*** Begin section ***

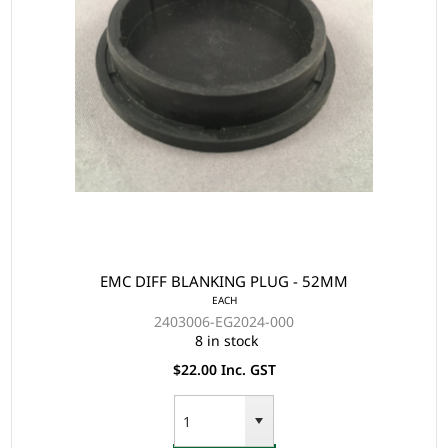
EMC DIFF BLANKING PLUG - 52MM
EACH
2403006-EG2024-000
8 in stock
$22.00 Inc. GST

*** End section ***

● HOW TO COMPLETE THIS TASK:
Reproduce every line of text from the records above verbatim, omitting the pictures.

● SOLUTION TO THE PROBLEM:
EMC DIFF BLANKING PLUG - 52MM
EACH
2403006-EG2024-000
8 in stock
$22.00 Inc. GST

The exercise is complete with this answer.